Data listing
=-=-=-=-=

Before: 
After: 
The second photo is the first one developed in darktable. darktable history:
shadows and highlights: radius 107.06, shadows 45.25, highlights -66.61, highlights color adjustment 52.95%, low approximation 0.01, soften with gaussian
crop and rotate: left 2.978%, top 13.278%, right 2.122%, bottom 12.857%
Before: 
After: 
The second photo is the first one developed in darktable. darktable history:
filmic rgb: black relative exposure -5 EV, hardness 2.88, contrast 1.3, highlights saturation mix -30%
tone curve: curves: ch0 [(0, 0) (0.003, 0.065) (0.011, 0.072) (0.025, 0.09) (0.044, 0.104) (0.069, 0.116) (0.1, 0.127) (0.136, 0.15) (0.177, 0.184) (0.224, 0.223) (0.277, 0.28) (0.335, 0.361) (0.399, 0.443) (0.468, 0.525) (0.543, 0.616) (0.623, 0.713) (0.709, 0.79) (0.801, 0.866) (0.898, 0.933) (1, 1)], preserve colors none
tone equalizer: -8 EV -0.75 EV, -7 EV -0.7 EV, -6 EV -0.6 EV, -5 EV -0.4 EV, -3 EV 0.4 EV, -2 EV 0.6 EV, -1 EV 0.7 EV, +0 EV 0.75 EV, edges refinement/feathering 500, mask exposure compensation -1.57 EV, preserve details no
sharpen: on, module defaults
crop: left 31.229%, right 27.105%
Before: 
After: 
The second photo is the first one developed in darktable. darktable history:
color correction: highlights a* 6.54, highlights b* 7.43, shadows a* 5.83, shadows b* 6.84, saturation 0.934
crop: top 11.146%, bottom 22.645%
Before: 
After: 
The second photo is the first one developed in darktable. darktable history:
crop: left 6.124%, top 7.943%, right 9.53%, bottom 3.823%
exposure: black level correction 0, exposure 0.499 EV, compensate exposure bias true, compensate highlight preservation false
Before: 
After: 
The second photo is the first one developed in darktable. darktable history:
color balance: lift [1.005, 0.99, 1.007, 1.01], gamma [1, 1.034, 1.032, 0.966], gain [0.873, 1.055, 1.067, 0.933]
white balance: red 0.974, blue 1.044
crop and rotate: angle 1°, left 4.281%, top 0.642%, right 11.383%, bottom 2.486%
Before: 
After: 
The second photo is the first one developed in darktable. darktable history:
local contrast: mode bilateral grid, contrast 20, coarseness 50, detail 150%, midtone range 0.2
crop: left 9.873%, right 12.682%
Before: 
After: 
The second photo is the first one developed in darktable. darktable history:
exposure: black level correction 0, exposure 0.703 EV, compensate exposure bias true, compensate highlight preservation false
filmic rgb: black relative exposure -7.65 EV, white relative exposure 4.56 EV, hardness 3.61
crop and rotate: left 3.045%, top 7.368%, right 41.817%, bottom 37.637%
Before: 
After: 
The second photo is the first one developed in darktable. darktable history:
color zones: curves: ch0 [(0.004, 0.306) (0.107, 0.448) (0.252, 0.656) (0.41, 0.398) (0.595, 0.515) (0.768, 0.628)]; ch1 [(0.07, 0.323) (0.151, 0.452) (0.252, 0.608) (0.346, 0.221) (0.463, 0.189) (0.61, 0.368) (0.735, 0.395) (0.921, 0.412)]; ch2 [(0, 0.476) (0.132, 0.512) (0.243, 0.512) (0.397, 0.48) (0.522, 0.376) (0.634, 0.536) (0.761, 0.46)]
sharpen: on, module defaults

=-=-=-=-=

Present every line of the data listing above as a numbered list, leaving out any blank lines.

1. Before: 
2. After: 
3. The second photo is the first one developed in darktable. darktable history:
4. shadows and highlights: radius 107.06, shadows 45.25, highlights -66.61, highlights color adjustment 52.95%, low approximation 0.01, soften with gaussian
5. crop and rotate: left 2.978%, top 13.278%, right 2.122%, bottom 12.857%
6. Before: 
7. After: 
8. The second photo is the first one developed in darktable. darktable history:
9. filmic rgb: black relative exposure -5 EV, hardness 2.88, contrast 1.3, highlights saturation mix -30%
10. tone curve: curves: ch0 [(0, 0) (0.003, 0.065) (0.011, 0.072) (0.025, 0.09) (0.044, 0.104) (0.069, 0.116) (0.1, 0.127) (0.136, 0.15) (0.177, 0.184) (0.224, 0.223) (0.277, 0.28) (0.335, 0.361) (0.399, 0.443) (0.468, 0.525) (0.543, 0.616) (0.623, 0.713) (0.709, 0.79) (0.801, 0.866) (0.898, 0.933) (1, 1)], preserve colors none
11. tone equalizer: -8 EV -0.75 EV, -7 EV -0.7 EV, -6 EV -0.6 EV, -5 EV -0.4 EV, -3 EV 0.4 EV, -2 EV 0.6 EV, -1 EV 0.7 EV, +0 EV 0.75 EV, edges refinement/feathering 500, mask exposure compensation -1.57 EV, preserve details no
12. sharpen: on, module defaults
13. crop: left 31.229%, right 27.105%
14. Before: 
15. After: 
16. The second photo is the first one developed in darktable. darktable history:
17. color correction: highlights a* 6.54, highlights b* 7.43, shadows a* 5.83, shadows b* 6.84, saturation 0.934
18. crop: top 11.146%, bottom 22.645%
19. Before: 
20. After: 
21. The second photo is the first one developed in darktable. darktable history:
22. crop: left 6.124%, top 7.943%, right 9.53%, bottom 3.823%
23. exposure: black level correction 0, exposure 0.499 EV, compensate exposure bias true, compensate highlight preservation false
24. Before: 
25. After: 
26. The second photo is the first one developed in darktable. darktable history:
27. color balance: lift [1.005, 0.99, 1.007, 1.01], gamma [1, 1.034, 1.032, 0.966], gain [0.873, 1.055, 1.067, 0.933]
28. white balance: red 0.974, blue 1.044
29. crop and rotate: angle 1°, left 4.281%, top 0.642%, right 11.383%, bottom 2.486%
30. Before: 
31. After: 
32. The second photo is the first one developed in darktable. darktable history:
33. local contrast: mode bilateral grid, contrast 20, coarseness 50, detail 150%, midtone range 0.2
34. crop: left 9.873%, right 12.682%
35. Before: 
36. After: 
37. The second photo is the first one developed in darktable. darktable history:
38. exposure: black level correction 0, exposure 0.703 EV, compensate exposure bias true, compensate highlight preservation false
39. filmic rgb: black relative exposure -7.65 EV, white relative exposure 4.56 EV, hardness 3.61
40. crop and rotate: left 3.045%, top 7.368%, right 41.817%, bottom 37.637%
41. Before: 
42. After: 
43. The second photo is the first one developed in darktable. darktable history:
44. color zones: curves: ch0 [(0.004, 0.306) (0.107, 0.448) (0.252, 0.656) (0.41, 0.398) (0.595, 0.515) (0.768, 0.628)]; ch1 [(0.07, 0.323) (0.151, 0.452) (0.252, 0.608) (0.346, 0.221) (0.463, 0.189) (0.61, 0.368) (0.735, 0.395) (0.921, 0.412)]; ch2 [(0, 0.476) (0.132, 0.512) (0.243, 0.512) (0.397, 0.48) (0.522, 0.376) (0.634, 0.536) (0.761, 0.46)]
45. sharpen: on, module defaults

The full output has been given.